Q&A

How exactly does PredictiveBIB support creation & exchange of public-domain bibliographic records between libraries?

CRESS is an experimental public-domain cloud repository available to PredictiveBIB users who want to optionally search/import/export public-domain bibliographic records. Libraries are welcome to host mirrors of CRESS bibliographic content to ensure data-replication, distributed access, and non-monopolization.

PredictiveBIB enables libraries to:

  • Generate bibliographic records without a CC0 statement. Records are private to the authoring library and are never saved in the cloud.
  • Add a CC0 statement to generated original records but keep them private. Records are private to the authoring library and are never saved in the cloud.
  • Add a CC0 statement to generated original records and upload them to a public-domain cloud repository (CRESS) for free sharing with all other libraries (i.e. shared publicly). This has the potential to become a popular model because it can operate on pennies per record, stimulates innovation, is equitable through equal access and distributed responsibility, and taps into a global need for open information exchange.


Have you studied how your software-driven subject headings compare to those already assigned by the Library of Congress?

Some background information: predictive capability occurs when there is overlap between previous crowdsourced metadata and the current book being cataloged. When I catalog in a new subject area (e.g. interracial relationships), I try to select a rich set of Tags & LCSH in order to build-up predictive capability in that area. Take for example the picture book “I’m in love with a big blue frog”. The subject headings were informed by the Tags: Folk music, Romance, Tolerance, Equality, Discrimination, Animal, & Amphibian.

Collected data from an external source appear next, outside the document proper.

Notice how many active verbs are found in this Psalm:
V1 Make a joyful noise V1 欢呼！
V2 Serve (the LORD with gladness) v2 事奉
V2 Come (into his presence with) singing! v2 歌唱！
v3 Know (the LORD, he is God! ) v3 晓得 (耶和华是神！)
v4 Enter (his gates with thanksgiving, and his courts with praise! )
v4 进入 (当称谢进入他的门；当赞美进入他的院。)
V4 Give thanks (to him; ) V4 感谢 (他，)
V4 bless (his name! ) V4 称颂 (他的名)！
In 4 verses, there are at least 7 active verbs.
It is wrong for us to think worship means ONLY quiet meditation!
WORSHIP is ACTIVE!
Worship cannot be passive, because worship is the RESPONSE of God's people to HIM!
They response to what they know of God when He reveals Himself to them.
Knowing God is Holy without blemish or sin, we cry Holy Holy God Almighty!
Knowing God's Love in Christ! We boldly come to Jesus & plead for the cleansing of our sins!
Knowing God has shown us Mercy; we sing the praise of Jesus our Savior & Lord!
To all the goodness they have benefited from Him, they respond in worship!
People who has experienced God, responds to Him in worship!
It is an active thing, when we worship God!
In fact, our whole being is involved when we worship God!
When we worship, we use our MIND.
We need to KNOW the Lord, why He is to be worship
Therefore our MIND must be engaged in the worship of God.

Using PredictiveBIB is like having perfect memory recall for all LCSH you have ever used (and other community catalogers have ever used) in a particular subject area, but it still relies on a cataloger making good choices, which only humans can do.

For the book below, if a cataloger is unaware that interracial dating and tolerance are relevant themes, then even if they use PredictiveBIB they probably won’t select the tags Romance & Tolerance, and PredictiveBIB won’t auto-suggest Interracial dating and Toleration as LCSH. In other words, the “software-driven subject headings” are dependent on accurate tag assignment by the cataloger and good judgment in selecting from the predictive list, which might very well mean going out to LC Authorities when an appropriate one doesn’t yet exist in crowdsourced metadata.

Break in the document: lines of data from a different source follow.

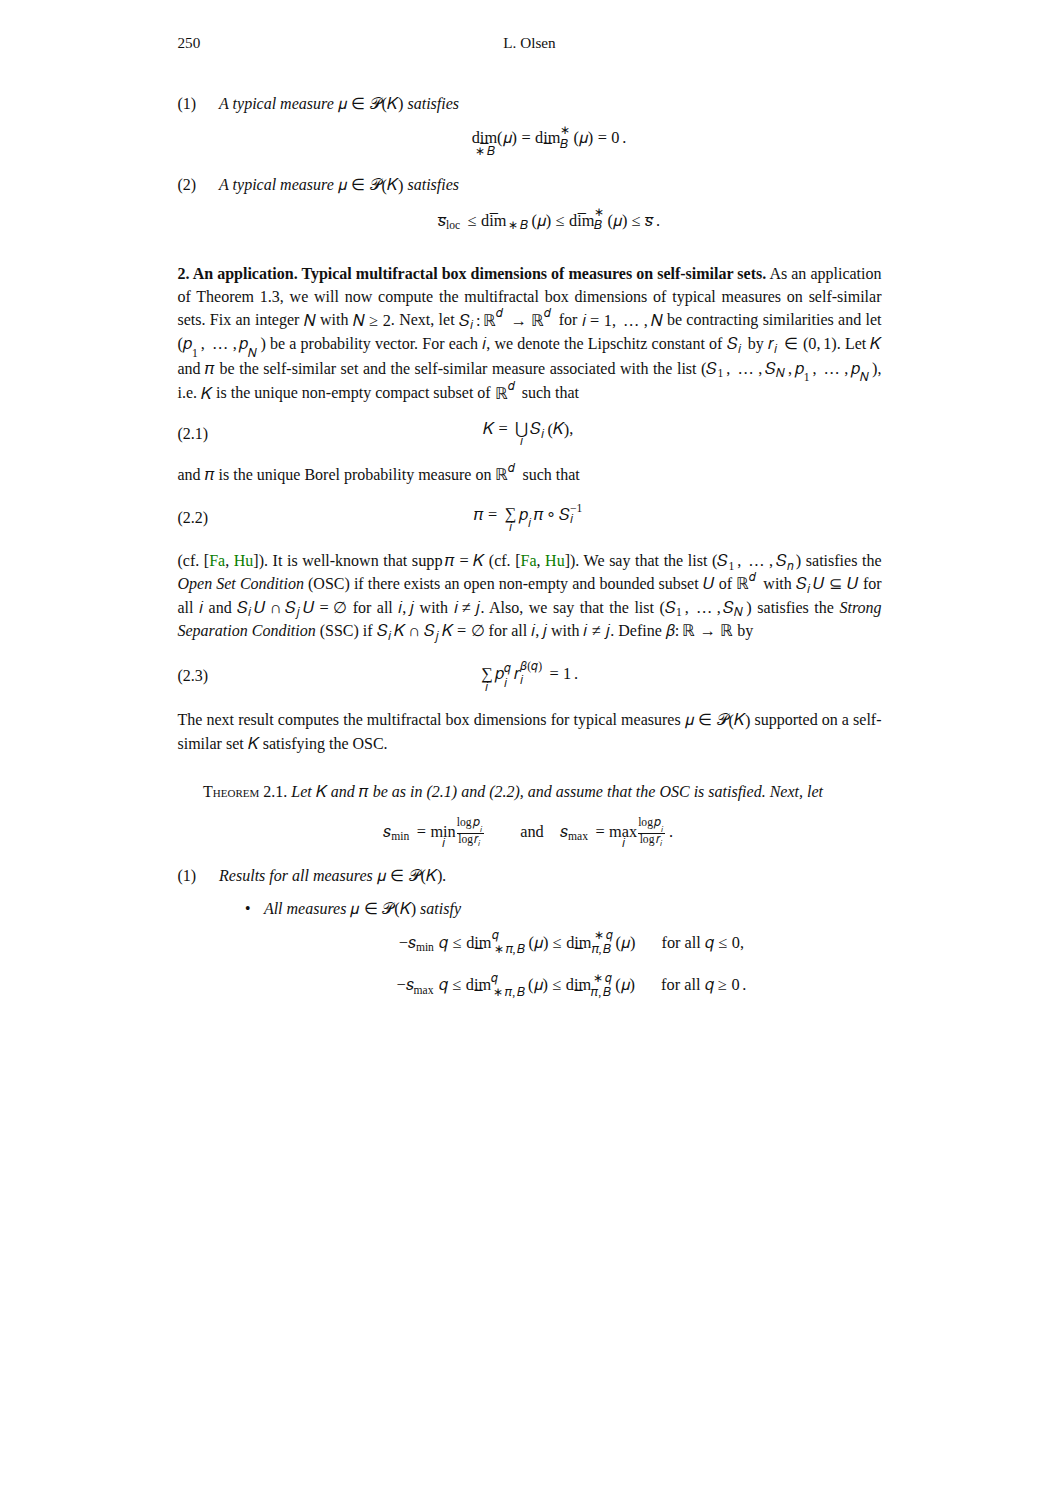250 L. Olsen 250
(1) A typical measure μ∈𝒫(K) satisfies
dim_∗B (μ) = dim_ B ∗ (μ) =0.
(2) A typical measure μ∈𝒫(K) satisfies
s¯loc ≤ dim¯∗B (μ) ≤ dim¯B∗ (μ) ≤ s¯ .
2. An application. Typical multifractal box dimensions of measures on self-similar sets.
As an application of Theorem 1.3, we will now compute the multifractal box dimensions of typical measures on self-similar sets. Fix an integer N with N≥2. Next, let Si:ℝd→ℝd for i=1,…,N be contracting similarities and let (p1,…,pN) be a probability vector. For each i, we denote the Lipschitz constant of Si by ri∈(0,1). Let K and π be the self-similar set and the self-similar measure associated with the list (S1,…,SN,p1,…,pN), i.e. K is the unique non-empty compact subset of ℝd such that
(2.1) K= ⋃i Si(K),
and π is the unique Borel probability measure on ℝd such that
(2.2) π= ∑i piπ∘Si−1
(cf. [Fa, Hu]). It is well-known that suppπ=K (cf. [Fa, Hu]). We say that the list (S1,…,Sn) satisfies the Open Set Condition (OSC) if there exists an open non-empty and bounded subset U of ℝd with SiU⊆U for all i and SiU∩SjU=∅ for all i,j with i≠j. Also, we say that the list (S1,…,SN) satisfies the Strong Separation Condition (SSC) if SiK∩SjK=∅ for all i,j with i≠j. Define β:ℝ→ℝ by
(2.3) ∑i piq riβ(q) =1.
The next result computes the multifractal box dimensions for typical measures μ∈𝒫(K) supported on a self-similar set K satisfying the OSC.
Theorem 2.1. Let K and π be as in (2.1) and (2.2), and assume that the OSC is satisfied. Next, let
smin= mini logpilogri and smax= maxi logpilogri .
(1) Results for all measures μ∈𝒫(K).
All measures μ∈𝒫(K) satisfy
−sminq ≤ dim_ ∗π,B q (μ) ≤ dim_ π,B ∗q (μ) for all q≤0,
−smaxq ≤ dim_ ∗π,B q (μ) ≤ dim_ π,B ∗q (μ) for all q≥0.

At this time PredictiveBIB does not support Children’s Subject Headings (that is on my to-do list), which explains the different second indicator.

I’m in love with a big blue frog (ISBN 9781936140374):

Library of Congress subject headings:

650_0 |a Folk songs, English |z United States |v Texts.
650_1 |a Folk songs.
650_1 |a Frogs |z Songs and music.

PredictiveBIB subject headings:

650 _0 ǂa Folk songs, English ǂz United States ǂv Texts.
650 _0 ǂa Toleration ǂv Juvenile literature.
650 _0 ǂa Equality ǂv Juvenile literature.
650 _0 ǂa Frogs ǂv Juvenile literature.
650 _0 ǂa Interracial dating ǂv Juvenile literature.

This answer is intended to clarify the nature of “software-driven subject headings” and emphasize that a comparison of completed records is more likely to speak to cataloger familiarity with the item being cataloged. Independent beta-testing by libraries provides an opportunity for evaluation of the software’s auto-suggestions with respect to cataloger-selected Tags.


Do you have plans to include a Z39.50 or API connection to OCLC?

Exporting records from PredictiveBIB to OCLC: This depends on whether OCLC will permit an export connection from PredictiveBIB into WorldCat, OCLC’s policy on export of public-domain records to WorldCat, and whether OCLC member libraries may elect to share their original public-domain records publicly prior to export to WorldCat.

Importing records from OCLC into PredictiveBIB: since PredictiveBIB extracts metadata from bibliographic records generated using PredictiveBIB, I’ll need OCLC’s confirmation that there will be no problematic restrictions on the use of metadata extracted from OCLC records for prediction purposes before making plans to support this. The risk is contaminating open-metadata with usage restrictions that limit predictive functionality or innovation.

OCLC members interested in predictive-cataloging may wish to explore these issues with OCLC.

These webpages/articles seem relevant:

Z39.50 access to other databases: The issues are similar to those mentioned above. It depends on the usage & licensing terms of a particular database and its contents.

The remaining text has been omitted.